Mucem: Jeff Koons et les arts populaires







Plus encore que la nature et ses multiples déclinaisons, minérales, végétales et animales, les objets standardisés sont le véritable écosystème de l'homme moderne. A leur manière, ils constituent une nouvelle catégorie d'êtres qui complètent notre humanité, répondant à ses désirs infinis. Jeff Koons (né en 1955) l'a vite compris, lui dont le père était décorateur. Cette fascination précoce pour les objets, il n'aura de cesse de la mettre en œuvre et de la sublimer à travers sa propre production artistique. Déjà bien préparée par les Nouveaux Réalistes et le Pop-Art, la société moderne s'est vite reconnue dans son esthétique, à priori futile, et lui a fait le succès que l'on connaît. Aujourd'hui, l'artiste vivant le plus cher au monde fait événement partout où il expose.


En ce printemps 2021 c'est Marseille qui lui déroule le tapis rouge avec une exposition dont seul le Mucem était capable. Tenter un dialogue entre les œuvres de Jeff Koons et les vieux objets traditionnels que recèle ce musée : le projet est pour le moins original et ambitieux. L'artiste américain a été aussitôt séduit par cette proposition et s'est énormément investi dans sa concrétisation. Au cours d'un séjour à Marseille en 2019, il a découvert avec émerveillement les trésors des collections d'art populaire. Avec le concours d'Emilie Girard et Elena Geuna, commissaires de l'exposition, il a opéré les rapprochements les plus significatifs avec son propre travail.

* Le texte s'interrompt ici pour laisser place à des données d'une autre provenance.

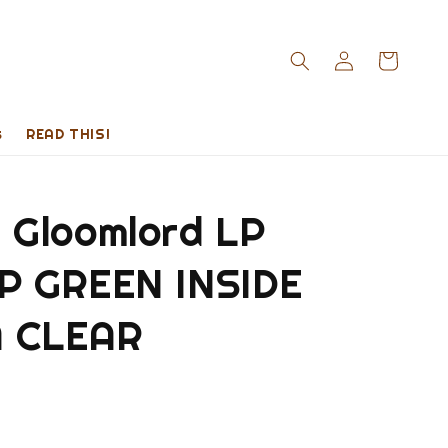
s
READ THIS!
Gloomlord LP
 GREEN INSIDE
 CLEAR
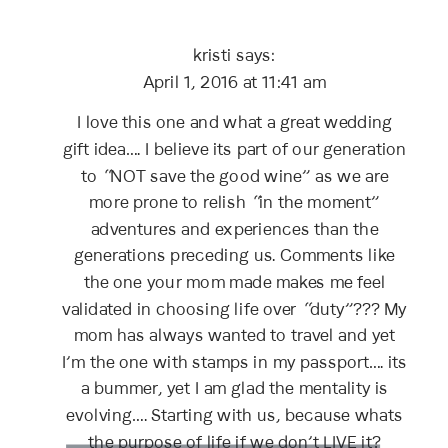
DON’T
SAVE
kristi
says:
THE
GOOD
April 1, 2016 at 11:41 am
WINE
I love this one and what a great wedding
gift idea…. I believe its part of our generation
to “NOT save the good wine” as we are
more prone to relish “in the moment”
adventures and experiences than the
generations preceding us. Comments like
the one your mom made makes me feel
validated in choosing life over “duty”??? My
mom has always wanted to travel and yet
I’m the one with stamps in my passport…. its
a bummer, yet I am glad the mentality is
evolving…. Starting with us, because whats
the purpose of life if we don’t LIVE it?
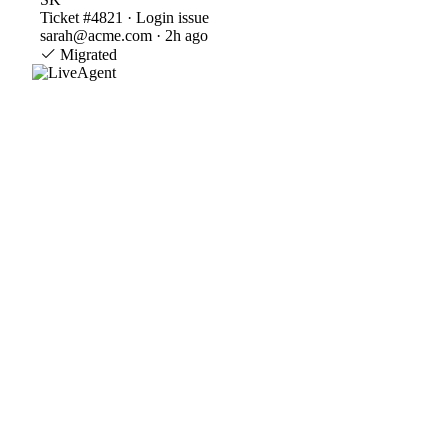
Ticket #4821 · Login issue
sarah@acme.com · 2h ago
Migrated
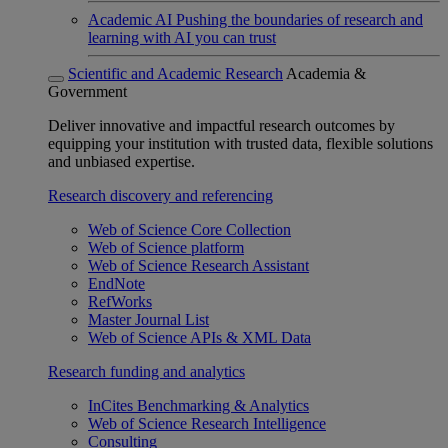
Academic AI
Pushing the boundaries of research and
learning with AI you can trust
Scientific and Academic Research
Academia &
Government
Deliver innovative and impactful research outcomes by
equipping your institution with trusted data, flexible solutions
and unbiased expertise.
Research discovery and referencing
Web of Science Core Collection
Web of Science platform
Web of Science Research Assistant
EndNote
RefWorks
Master Journal List
Web of Science APIs & XML Data
Research funding and analytics
InCites Benchmarking & Analytics
Web of Science Research Intelligence
Consulting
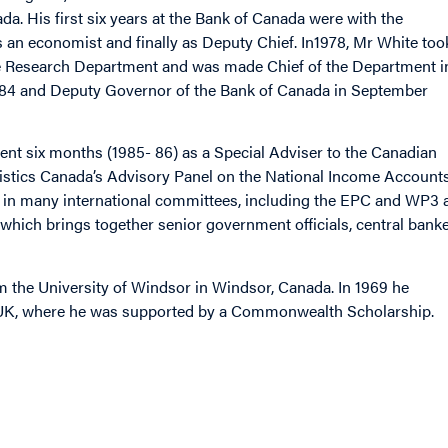
a. His first six years at the Bank of Canada were with the
s an economist and finally as Deputy Chief. In1978, Mr White too
 the Research Department and was made Chief of the Department i
1984 and Deputy Governor of the Bank of Canada in September
ent six months (1985- 86) as a Special Adviser to the Canadian
tistics Canada’s Advisory Panel on the National Income Accounts
nt in many international committees, including the EPC and WP3 
which brings together senior government officials, central bank
m the University of Windsor in Windsor, Canada. In 1969 he
, UK, where he was supported by a Commonwealth Scholarship.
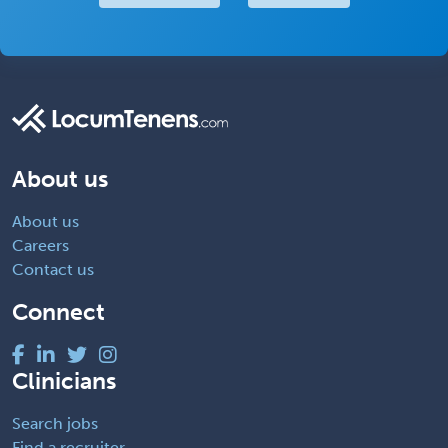
About us
About us
Careers
Contact us
Connect
Clinicians
Search jobs
Find a recruiter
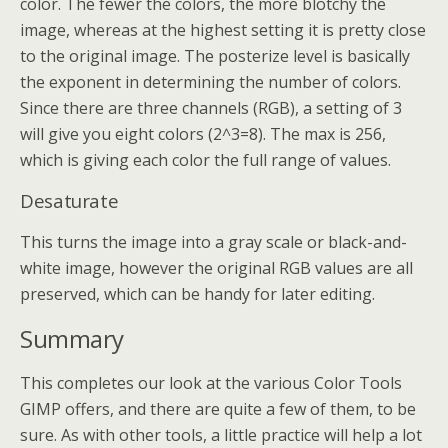
color. The fewer the colors, the more blotchy the
image, whereas at the highest setting it is pretty close
to the original image. The posterize level is basically
the exponent in determining the number of colors.
Since there are three channels (RGB), a setting of 3
will give you eight colors (2^3=8). The max is 256,
which is giving each color the full range of values.
Desaturate
This turns the image into a gray scale or black-and-
white image, however the original RGB values are all
preserved, which can be handy for later editing.
Summary
This completes our look at the various Color Tools
GIMP offers, and there are quite a few of them, to be
sure. As with other tools, a little practice will help a lot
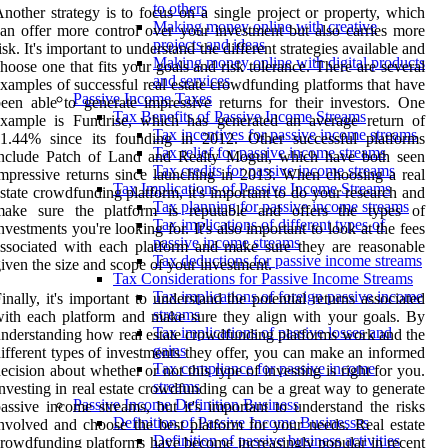
to others
nother strategy is to focus on a single project or property, which
Making money online with creative
an offer more control over your investment but also carries more
projects and ideas
isk. It's important to understand the different strategies available and
Making money online with digital products
hoose one that fits your goals and risk tolerance. There are several
and services
xamples of successful real estate crowdfunding platforms that have
Passive Income Taxes
een able to generate impressive returns for their investors. One
Tax Benefits of Passive Income Streams
example is Fundrise, which has generated an average return of
Tax incentives for passive income streams
11.44% since its founding in 2012. Other successful platforms
Tax relief for passive income streams
include Patch of Land and Realty Mogul, which have both seen
Tax credits for passive income streams
mpressive returns since launching in 2013. When choosing a real
Tax Implications of Passive Income Streams
state crowdfunding platform, it's important to do your research and
Tax planning for passive income streams
make sure the platform is reputable and offers the types of
Tax implications of different types of
nvestments you're looking for. It's also important to look at the fees
passive income streams
ssociated with each platform and make sure they are reasonable
Tax deductions for passive income streams
iven the size and scope of your investment.
Tax Considerations for Passive Income Streams
Tax implications of foreign passive income
inally, it's important to understand the potential returns associated
streams
ith each platform and make sure they align with your goals. By
Tax implications of passive losses and
nderstanding how real estate crowdfunding platforms work and the
gains
ifferent types of investments they offer, you can make an informed
Tax compliance for passive income
ecision about whether or not this type of investing is right for you.
streams
nvesting in real estate crowdfunding can be a great way to generate
Passive Income Definition Business
assive income streams, but it's important to understand the risks
Definition of Passive Income Businesses
nvolved and choose the best platform for your needs. Real estate
Definition of passive business activities
rowdfunding platforms have become increasingly popular in recent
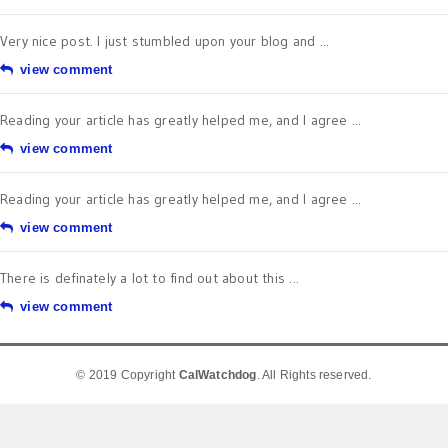
Very nice post. I just stumbled upon your blog and ...
view comment
Reading your article has greatly helped me, and I agree ...
view comment
Reading your article has greatly helped me, and I agree ...
view comment
There is definately a lot to find out about this ...
view comment
© 2019 Copyright
CalWatchdog
. All Rights reserved.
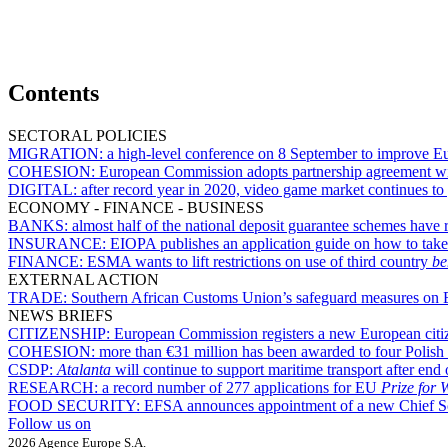
Contents
SECTORAL POLICIES
MIGRATION:
a high-level conference on 8 September to improve E
COHESION:
European Commission adopts partnership agreement wi
DIGITAL:
after record year in 2020, video game market continues t
ECONOMY - FINANCE - BUSINESS
BANKS:
almost half of the national deposit guarantee schemes have
INSURANCE:
EIOPA publishes an application guide on how to take 
FINANCE:
ESMA wants to lift restrictions on use of third country
be
EXTERNAL ACTION
TRADE:
Southern African Customs Union’s safeguard measures on 
NEWS BRIEFS
CITIZENSHIP:
European Commission registers a new European citize
COHESION:
more than €31 million has been awarded to four Polish
CSDP:
Atalanta
will continue to support maritime transport after en
RESEARCH:
a record number of 277 applications for EU
Prize for
FOOD SECURITY:
EFSA announces appointment of a new Chief Sc
Follow us on
2026 Agence Europe S.A.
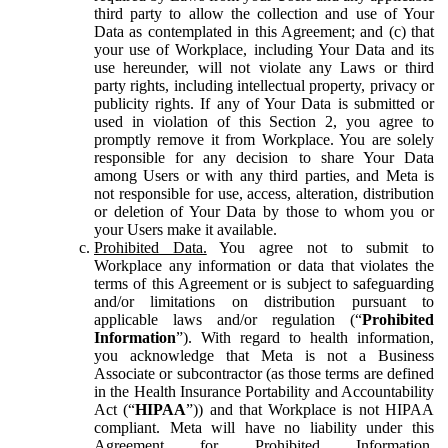
third party to allow the collection and use of Your
Data as contemplated in this Agreement; and (c) that
your use of Workplace, including Your Data and its
use hereunder, will not violate any Laws or third
party rights, including intellectual property, privacy or
publicity rights. If any of Your Data is submitted or
used in violation of this Section 2, you agree to
promptly remove it from Workplace. You are solely
responsible for any decision to share Your Data
among Users or with any third parties, and Meta is
not responsible for use, access, alteration, distribution
or deletion of Your Data by those to whom you or
your Users make it available.
Prohibited Data.
You agree not to submit to
Workplace any information or data that violates the
terms of this Agreement or is subject to safeguarding
and/or limitations on distribution pursuant to
applicable laws and/or regulation (“
Prohibited
Information
”). With regard to health information,
you acknowledge that Meta is not a Business
Associate or subcontractor (as those terms are defined
in the Health Insurance Portability and Accountability
Act (“
HIPAA
”)) and that Workplace is not HIPAA
compliant. Meta will have no liability under this
Agreement for Prohibited Information,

Le résultat est aujourd'hui ce parcours en treize sections agréablement scénographié par Pascal Rodriguez. Vingt œuvres de Jeff Koons, pour la plupart sorties de la Collection Pinault (l'exception de Bourgeois Bust/ Jeff et Iiona prêté par la National Gallery of Scotland), voisinent ici avec trois cents objets populaires ; de ceux dont le temps finit toujours par faire ressortir la richesse artistique.

Ils ne manquent pas de fantaisie, ces pichets de céramique à face humaine qui semblent reluquer le Travel-Bar en acier inoxydable dans la salle 2. Tout comme ces sculptures de manège, figures de sirènes, de cerf, de cheval ou de cochon, que l'on trouve dans les salles 8 et 11. Et l'on peut admirer pour leur beauté en soi cette enseigne de maréchal-ferrant de 1878 (salle 3) ou cette belle armoire chamarrée de forain (salle 10). Mais il faut reconnaître que l'attention des visiteurs va spontanément aux sculptures de Jeff Koons, surtout quand elles sont aussi emblématiques que Balloon Dog (salle 4), Hanging Heart (salle 5), Lobster (salle 9) ou Bluebird Planter (salle 13) qui ajoute à sa monumentale beauté de vraies fleurs quotidiennement renouvelées.


Une exception, néanmoins, dans la salle 6, quand c'est Picasso qui devient son interlocuteur silencieux avec un pichet en terre cuite (Le peintre et deux modèles, 1954), mais aussi l'inspirateur de Koons dans son tableau Gazing Ball.

Car cette exposition, et ce n'est pas son moindre mérite, nous rappelle que Jeff Koons n'est pas moins habile à transcrire son univers mental sur la toile, comme l'attestent Backyard (salle 10) ou Elephants (salle 7). Une exposition idéale pour retrouver le chemin des musées. Et, peut-être aussi, pour réfléchir sur l'absurdité des frontières dans les arts.